Expecting professors to single-handedly move from discovery to commercialization reflects a misunderstanding of how societies advance.
No nation has developed by collapsing all responsibilities into one profession.
Progress has consistently emerged through specialisation, coordination, and collaboration among diverse actors, each contributing according to their expertise.
African professors, therefore, are not obstacles to development; they are its intellectual backbone.
Their research informs innovation, their classrooms produce skilled professionals, and their mentorship cultivates ethical leadership and critical inquiry.
Without strong academic foundations, innovation becomes shallow, unsustainable, and detached from evidence.
The real challenge Africa faces is not a crisis of “publish or perish,” but a failure of translation — a weak interface between research outputs and the industrial, policy, and commercial systems required to absorb and implement them.
Publications are not the enemy of development, but they are the currency of global knowledge, the basis of academic credibility, and the gateway to research funding, international collaboration, and technological transfer.
Without peer-reviewed research and publication, inventions lack validation, scalability, and international legitimacy.
No serious advancement in medicine, engineering, agriculture, or technology reaches maturity without passing through the discipline of rigorous research and scholarly scrutiny.
Moreover, African professors operate within a global academic ecosystem.
Publishing enables them to secure grants, build transnational partnerships, access cutting-edge knowledge, and equip laboratories and innovation hubs.
Asking African scholars to abandon publishing is effectively asking them to disengage from the global knowledge economy — an economy that Africa must actively shape and influence, not withdraw from.
The more productive question, therefore, is not whether to publish or invent, but how to publish with purpose.
Research can and should be problem-driven, locally grounded, and innovation-oriented.
A peer-reviewed paper on renewable energy, irrigation systems, disease diagnostics, or public health interventions is not a distraction from development; it is often the first step toward prototypes, patents, policy reforms, and scalable solutions.
Equally important, universities cannot be expected to replace industries.

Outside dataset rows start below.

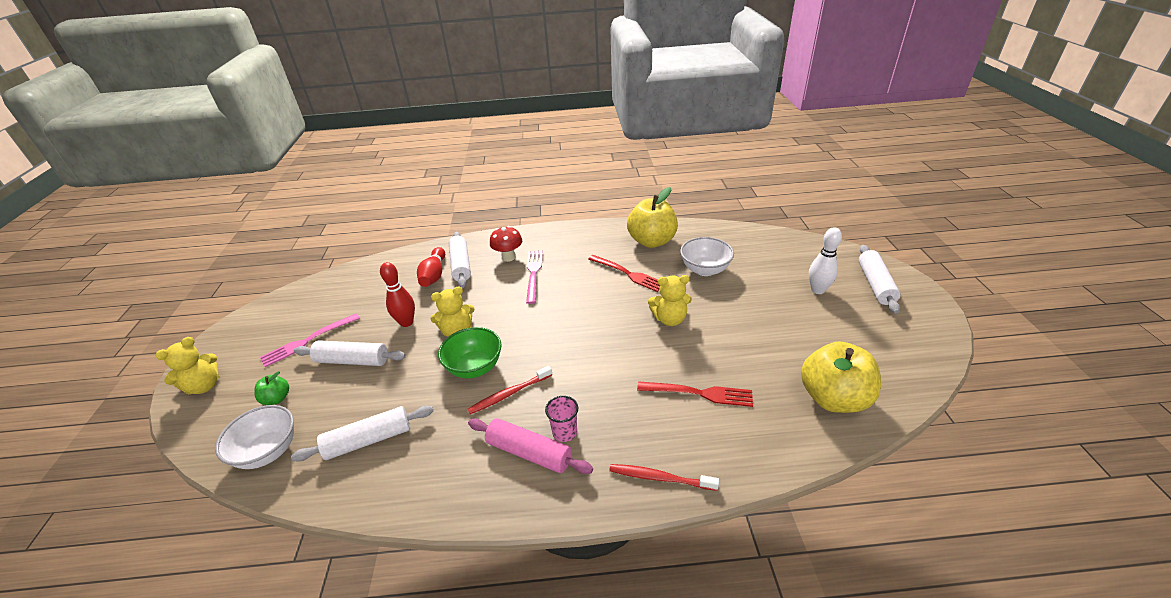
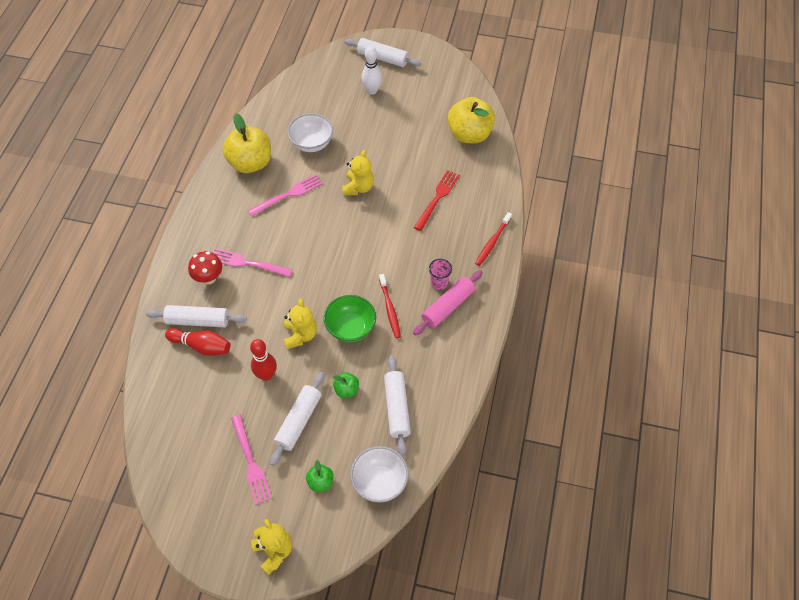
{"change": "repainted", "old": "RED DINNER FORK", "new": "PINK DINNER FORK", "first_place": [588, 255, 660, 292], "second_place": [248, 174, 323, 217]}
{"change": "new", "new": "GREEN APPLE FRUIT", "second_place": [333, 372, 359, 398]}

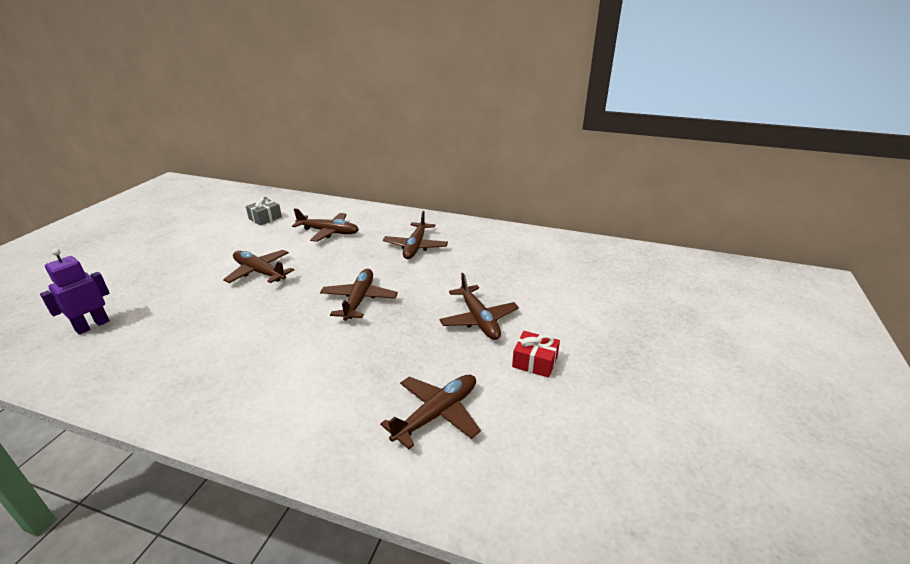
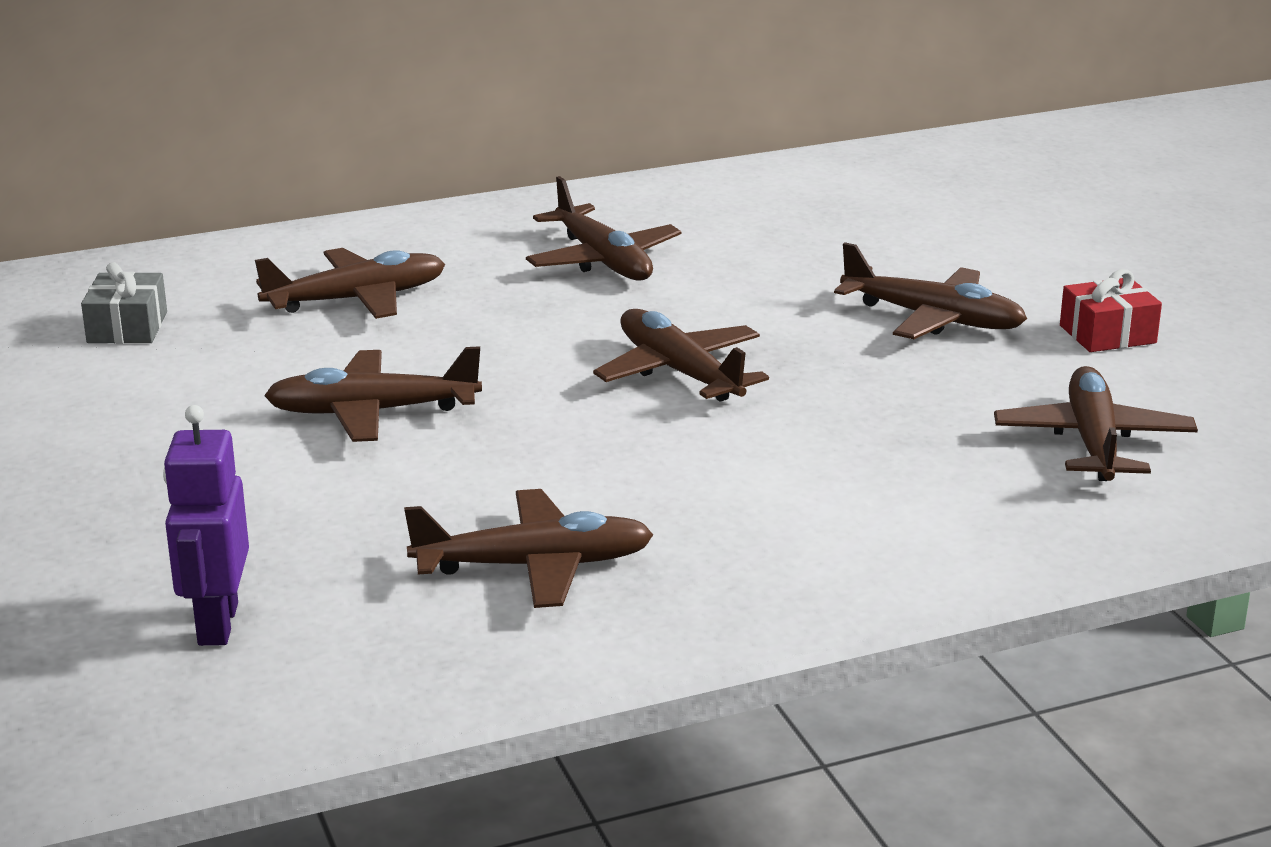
{"change": "new", "new": "RUSSET AEROPLANE", "second_place": [404, 489, 654, 608]}

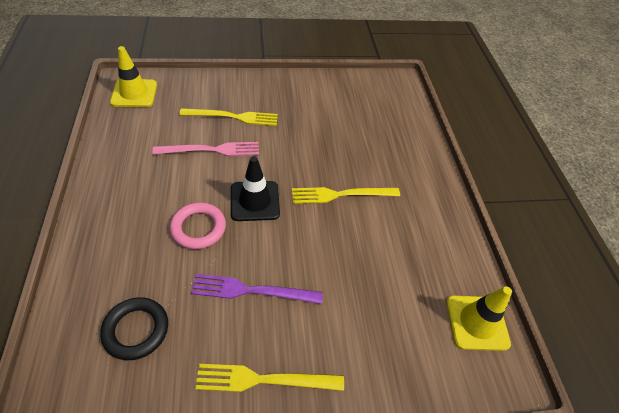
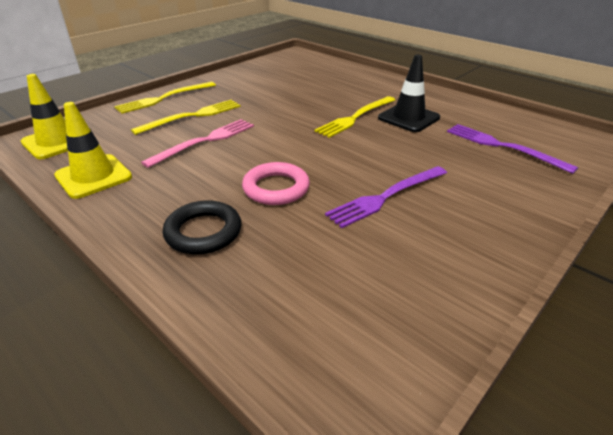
{"change": "shifted", "old": "BLACK SAFETY CONE", "first_place": [231, 156, 280, 221], "second_place": [378, 55, 440, 132]}
{"change": "shifted", "old": "YELLOW SAFETY CONE", "first_place": [446, 286, 512, 351], "second_place": [54, 102, 132, 199]}
{"change": "shifted", "old": "BLACK HOOP", "first_place": [100, 297, 168, 360], "second_place": [163, 200, 242, 255]}
{"change": "shifted", "old": "YELLOW DINNER FORK", "first_place": [195, 364, 344, 392], "second_place": [114, 82, 216, 114]}
{"change": "new", "new": "PURPLE DINNER FORK", "second_place": [447, 124, 578, 174]}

Professors teach, research, mentor, and generate knowledge; industries manufacture, scale, and distribute; governments regulate, procure, and institutionalise solutions.
Expecting academics alone to build factories or commercial pipelines misunderstands their mandate.
What Africa urgently needs is stronger university–industry–government collaboration, where published research feeds directly into production systems, entrepreneurial ventures, and public policy.
Redefining academic success is indeed necessary, but this redefinition must be additive, not subtractive.
Publications, patents, startups, policy influence, and community impact should coexist within a holistic evaluation framework.
Removing publications from the equation risks lowering academic rigour and isolating African scholarship from global standards.
Africa does not need fewer thinkers; it needs stronger bridges between thinking and doing.
In conclusion, Africa’s development challenge will not be solved by diminishing scholarship, but by strengthening the ecosystems that convert knowledge into impact.
When research, innovation, policy, and industry move in concert, publications become catalysts for nation-building rather than obstacles to it.
The future of African development lies not in forcing professors to choose between writing papers and building nations, but in enabling them to do both — because when properly aligned, one reinforces the other.
Publishing with purpose, building with evidence, and collaborating across sectors is the most credible path toward transforming African universities into true engines of sustainable development.
*Clever Marisa (Prof) is a social scientist and public health practitioner. The views expressed are his own and do not necessarily reflect those of any affiliated institution or organisation.